Another 50-50 marriage in trouble. I think Sony needs to assert more control over this half (assed) and half (witted) operation. It used to be that Panasonic or Samsung was what you bought because Sony was more expensive even though it had more features. Now it seems that Panasonic or Samsung is what you buy because Sony doesn't have this or Sony doesn't have that or.................because Sony doesn't have any significant LCD manufacturing capacity of its own.<g>

Sony Ericsson sales degenerating
By Reuters
November 26, 2002, 6:08 AM PT

Cell phone maker Sony Ericsson needs to bring out new products soon if it wants to halt a devastating sales decline, Gartner Dataquest said Tuesday as it published third-quarter handset sales statistics.

The market researcher's numbers showed that Sony Ericsson, a joint venture between Swedish mobile equipment maker Ericsson and Japanese consumer electronics giant Sony sold only 5 million cell phones worldwide in the third quarter.

This compares with more than 8.5 million sold by Ericsson and Sony before the merger, in the same quarter a year ago. The venture's market share dwindled to 4.8 percent from an estimated 8.8 percent.

"It was another devastating quarter. Unless the joint venture starts to deliver, and it needs a superb product launch at CeBit (electronics trade show in March), it's going to be very tough,'' said market analyst Ben Wood.

Sony Ericsson has said it aims to become the world's leading mobile phone maker by 2006. But it is still losing money. Ericsson said separately Tuesday it would need to pump more money into the venture in 2003 to see it through to profitability.

Gartner measures how many handsets are sold to end-users--which is known as sell-through--unlike rivals such as Strategy Analytics, which measures how many cell phones have been shipped to distributors, operators and retail chains.

Gartner's numbers revealed that Sony Ericsson's quarterly decline is even worse than Strategy Analytics' numbers suggested last week, meaning that more Sony Ericsson models are shipped into the distribution channel than are actually sold to consumers.

Market leader Nokia from Finland came out at 35.9 percent market share, up from 34.1 percent in the year-ago quarter and 35.6 percent in the second quarter of this year.

A new lineup of models has put the Finnish company in a very good position to extend its lead, Wood said, but it would be "nearly impossible'' for Nokia to achieve its medium-term target of 40 percent by the fourth quarter.

Wood also said that the fourth quarter with the holiday shopping-season was losing some of its importance as the "make or break" period of the year for the handset industry because Asian sales, spurred on by Chinese New Year in the first quarter, have also become very important for global revenues.

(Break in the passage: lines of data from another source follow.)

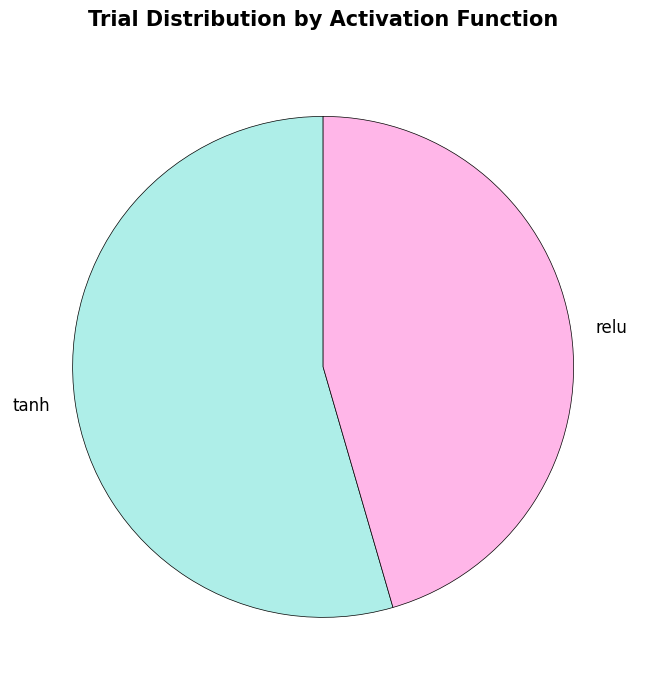

How many segments does this pie chart have?

2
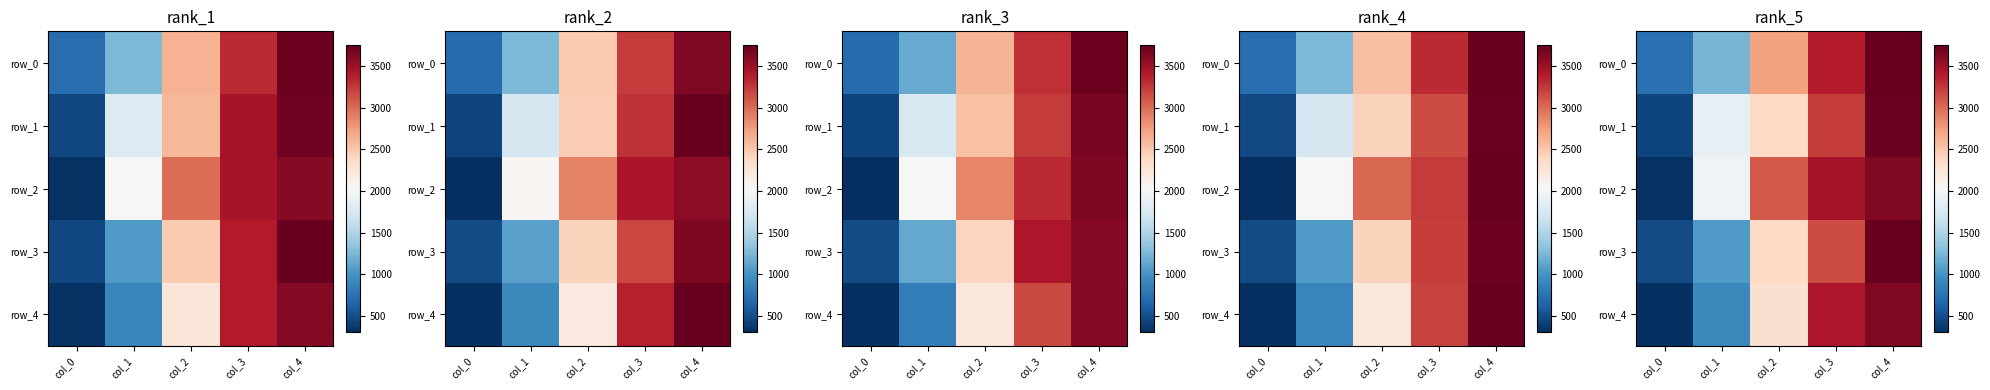

Is the value of row_3 at col_2 greater than the value of row_4 at col_1?

Yes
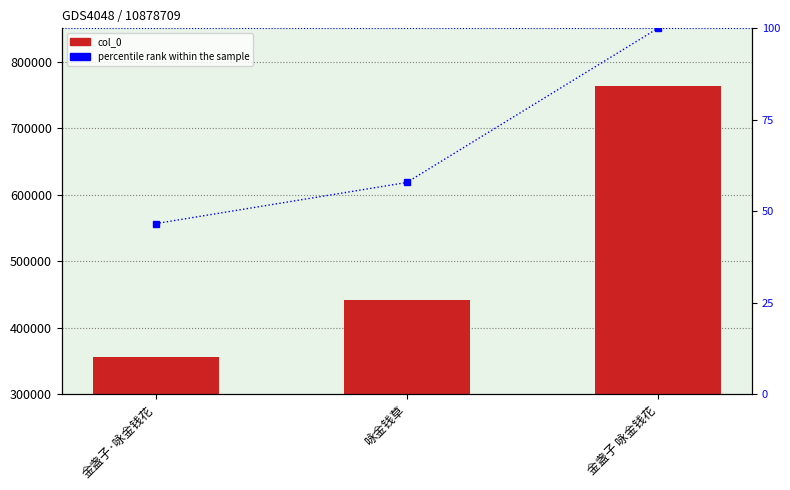

What is the approximate value of percentile rank within the sample at 金盏子 咏金钱花?

100.0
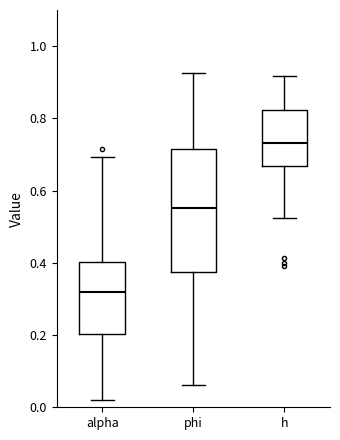

Which box has the highest median line?

h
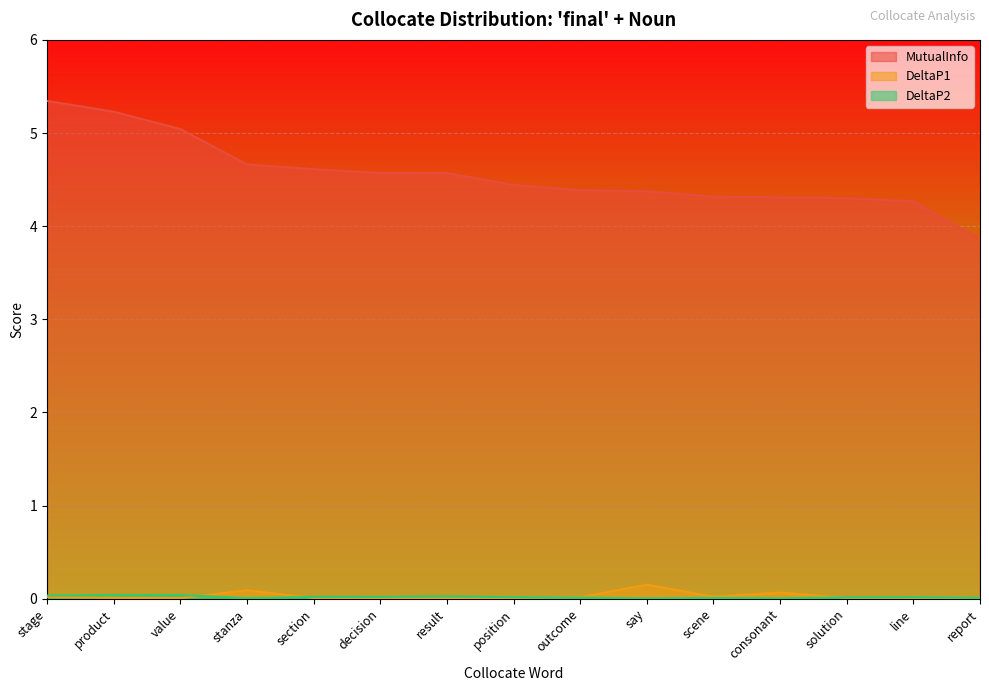

What is the difference between the maximum and minimum values in the DeltaP1 series?

0.1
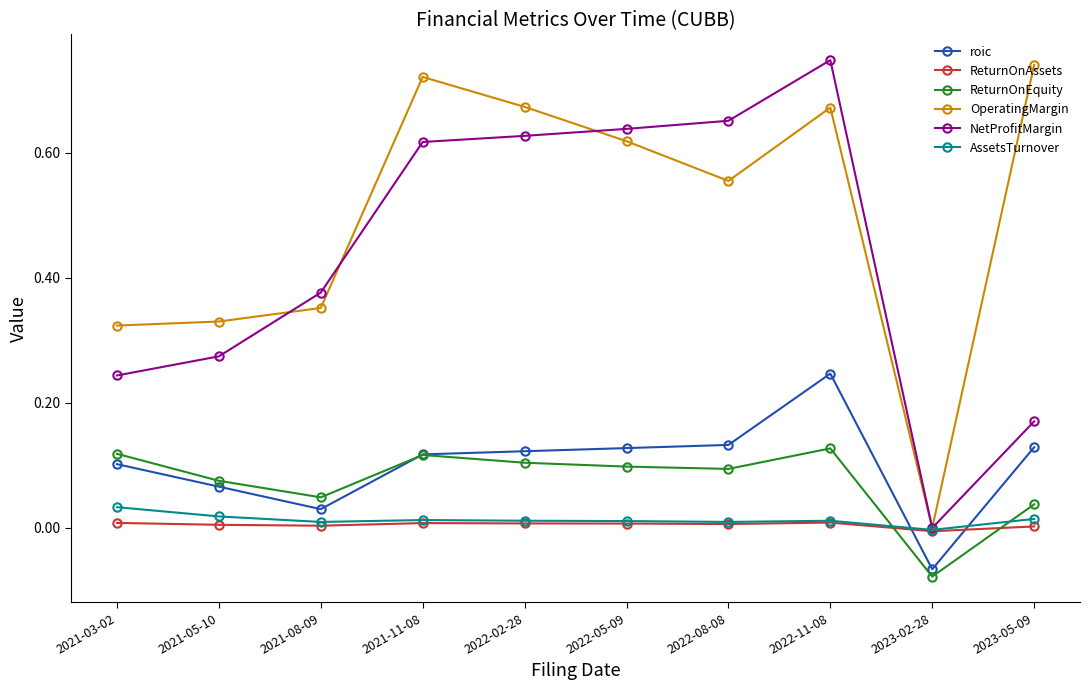

At which category does NetProfitMargin reach its first local peak?

2022-11-08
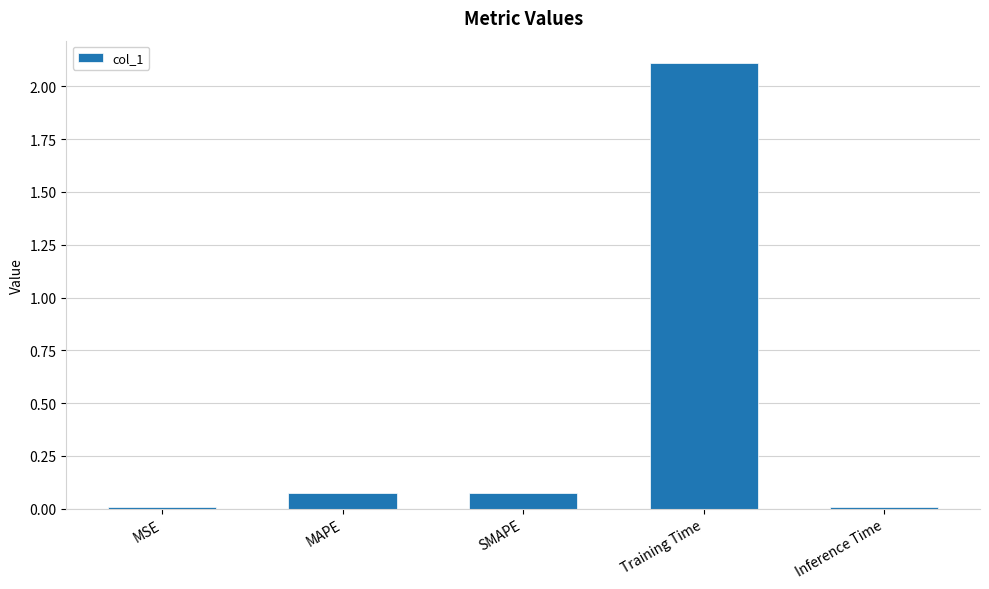

What is the change in value from MAPE to Training Time?

+2.0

Like Sony Ericsson, U.S.-based Motorola also came out lower in the sell-through to consumers, at a global market share of 14.4 percent.

"Motorola looks increasingly exposed to uncertainty in China and the United States--as these two countries now account for more then 50 percent of Motorola's quarterly sales to end-users,'' analyst Ann Liang said in a statement.

South Korea's Samsung powered ahead, taking a 10.6 percent market share compared with 7.5 percent a year ago with its color display and polyphonic ring-tone models.

No. 4 Siemens from Germany, which in contrast to Samsung focuses on very low-end models and has one of the lowest average selling prices in the industry, saw its market share rise to 7.8 percent from 7.5 percent a year ago.